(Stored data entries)
────────────────────

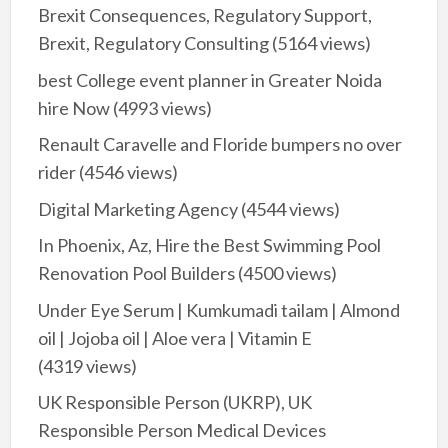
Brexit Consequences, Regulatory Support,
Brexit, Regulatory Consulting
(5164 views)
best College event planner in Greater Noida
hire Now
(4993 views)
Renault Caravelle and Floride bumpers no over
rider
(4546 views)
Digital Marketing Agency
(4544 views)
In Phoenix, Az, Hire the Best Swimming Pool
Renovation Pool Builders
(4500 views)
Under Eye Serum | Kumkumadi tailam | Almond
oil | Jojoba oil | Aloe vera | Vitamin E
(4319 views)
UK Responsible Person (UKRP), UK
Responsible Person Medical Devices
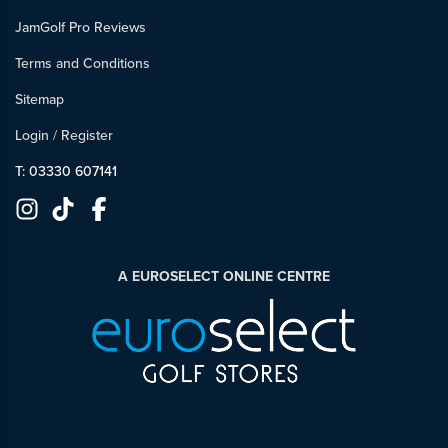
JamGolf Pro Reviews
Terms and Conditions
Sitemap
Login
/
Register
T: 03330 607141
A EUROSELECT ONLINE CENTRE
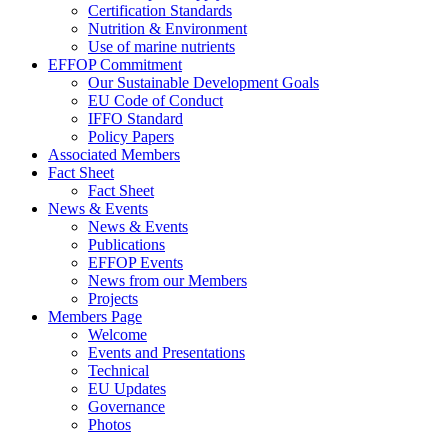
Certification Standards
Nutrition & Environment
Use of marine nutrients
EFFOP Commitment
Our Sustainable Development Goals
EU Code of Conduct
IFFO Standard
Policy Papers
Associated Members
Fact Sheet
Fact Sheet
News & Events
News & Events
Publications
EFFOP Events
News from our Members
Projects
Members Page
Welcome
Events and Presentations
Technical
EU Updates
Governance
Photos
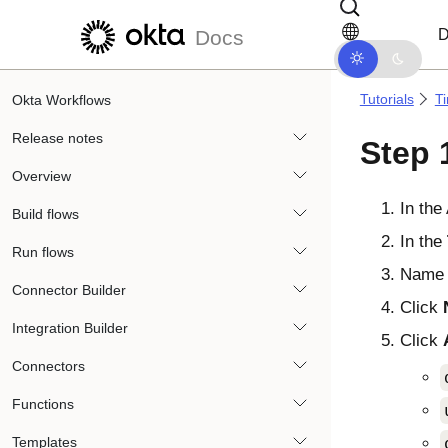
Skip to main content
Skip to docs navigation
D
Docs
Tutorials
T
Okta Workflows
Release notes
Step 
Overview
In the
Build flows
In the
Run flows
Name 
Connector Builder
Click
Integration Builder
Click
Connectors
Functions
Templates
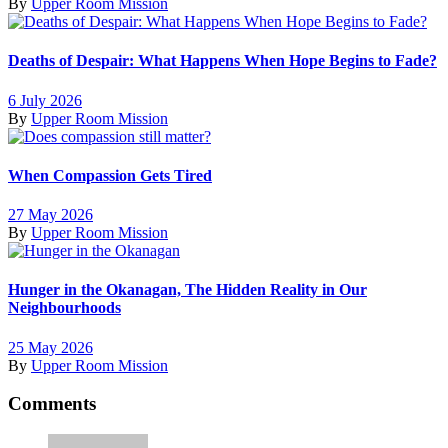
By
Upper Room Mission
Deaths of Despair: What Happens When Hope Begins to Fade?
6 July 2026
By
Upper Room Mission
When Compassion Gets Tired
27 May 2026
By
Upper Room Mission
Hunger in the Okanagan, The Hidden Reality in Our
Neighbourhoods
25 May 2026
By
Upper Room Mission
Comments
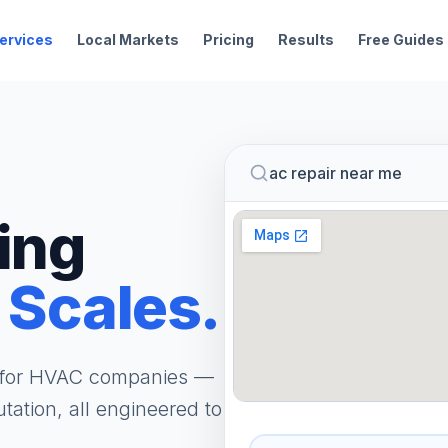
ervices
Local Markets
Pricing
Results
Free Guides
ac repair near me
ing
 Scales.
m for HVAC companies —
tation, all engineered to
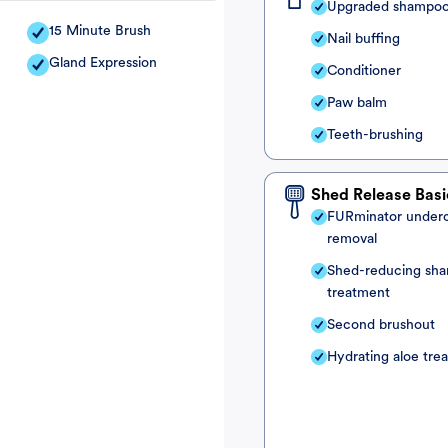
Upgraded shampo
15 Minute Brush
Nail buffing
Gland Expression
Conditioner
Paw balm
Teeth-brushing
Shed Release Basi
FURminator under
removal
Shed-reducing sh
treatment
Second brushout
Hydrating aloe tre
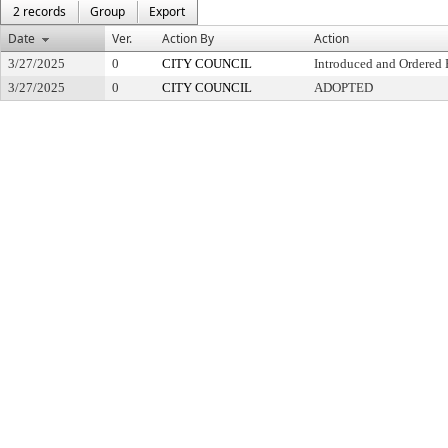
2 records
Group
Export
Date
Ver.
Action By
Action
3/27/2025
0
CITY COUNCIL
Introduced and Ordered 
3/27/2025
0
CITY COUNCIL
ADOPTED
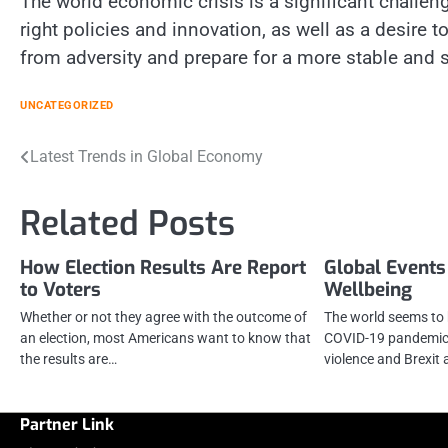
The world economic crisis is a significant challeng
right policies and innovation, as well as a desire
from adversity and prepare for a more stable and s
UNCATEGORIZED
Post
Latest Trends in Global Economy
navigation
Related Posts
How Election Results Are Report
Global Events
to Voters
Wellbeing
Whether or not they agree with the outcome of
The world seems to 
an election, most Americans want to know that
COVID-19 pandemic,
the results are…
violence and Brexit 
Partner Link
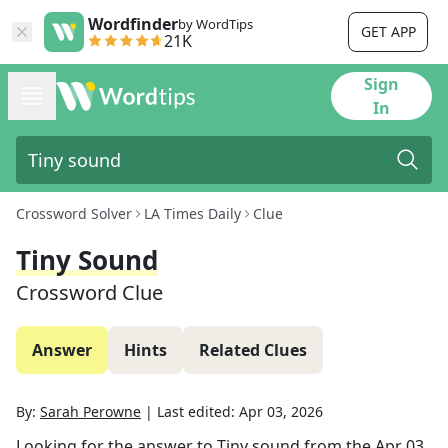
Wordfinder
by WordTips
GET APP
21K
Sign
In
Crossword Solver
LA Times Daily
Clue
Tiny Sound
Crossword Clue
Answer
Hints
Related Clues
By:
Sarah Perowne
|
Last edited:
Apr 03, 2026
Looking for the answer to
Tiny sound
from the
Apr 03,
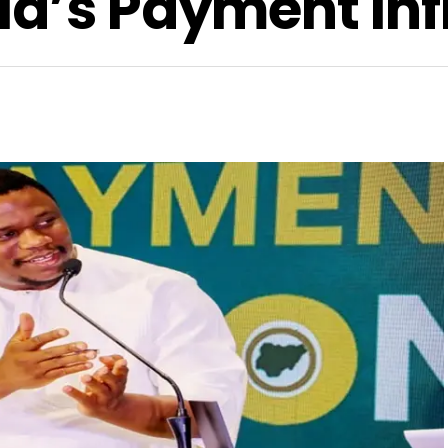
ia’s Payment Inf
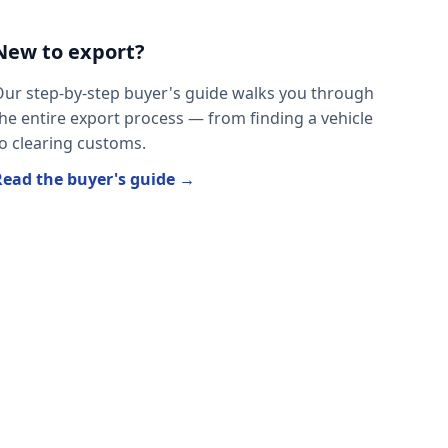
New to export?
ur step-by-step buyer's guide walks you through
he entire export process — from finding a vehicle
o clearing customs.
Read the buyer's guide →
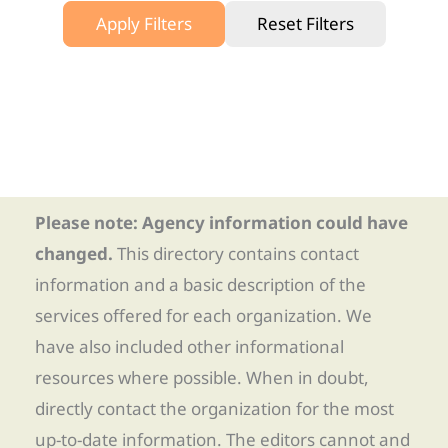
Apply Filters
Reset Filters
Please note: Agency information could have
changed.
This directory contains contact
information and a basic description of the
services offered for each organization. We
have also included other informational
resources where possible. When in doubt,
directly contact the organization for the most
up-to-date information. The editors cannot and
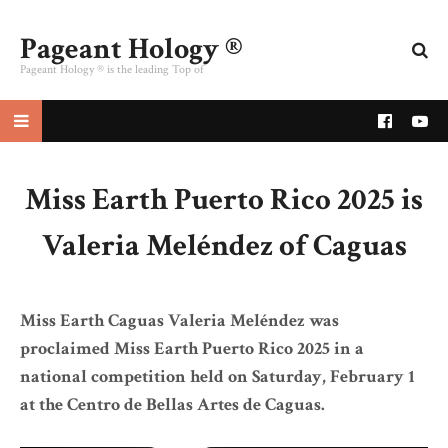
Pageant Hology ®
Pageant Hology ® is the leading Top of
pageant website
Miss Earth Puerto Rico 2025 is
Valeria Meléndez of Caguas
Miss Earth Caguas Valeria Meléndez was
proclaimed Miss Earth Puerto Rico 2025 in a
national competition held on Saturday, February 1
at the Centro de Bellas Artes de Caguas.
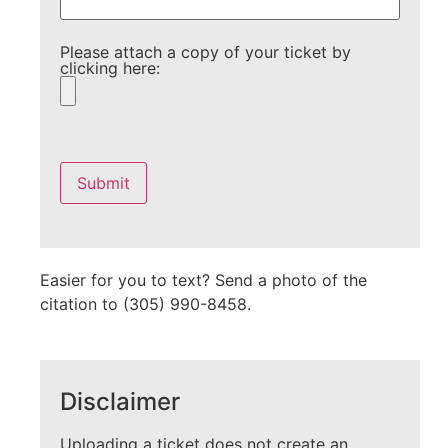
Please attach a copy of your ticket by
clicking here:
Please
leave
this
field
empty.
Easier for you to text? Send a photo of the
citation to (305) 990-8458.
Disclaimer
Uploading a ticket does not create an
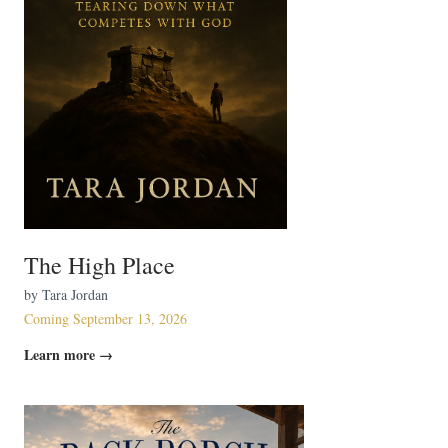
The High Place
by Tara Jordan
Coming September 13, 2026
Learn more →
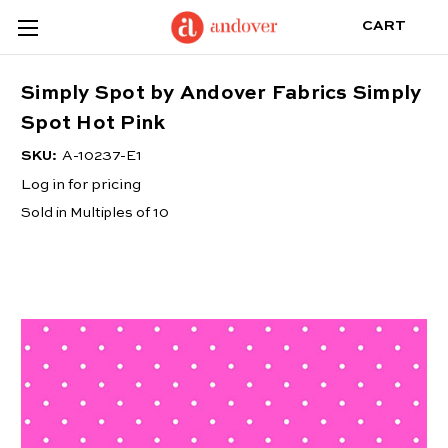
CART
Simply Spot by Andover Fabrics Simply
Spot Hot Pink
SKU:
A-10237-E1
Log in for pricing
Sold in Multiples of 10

────────────────────

## Activity
Convert everything from the line containing "JamGolf Pro Reviews" down to the line containing "A EUROSELECT ONLINE CENTRE" into a JSON list of strings, one string per line, leaving out blank lines.

## Written answer
[
  "JamGolf Pro Reviews",
  "Terms and Conditions",
  "Sitemap",
  "Login",
  "/",
  "Register",
  "T: 03330 607141",
  "A EUROSELECT ONLINE CENTRE"
]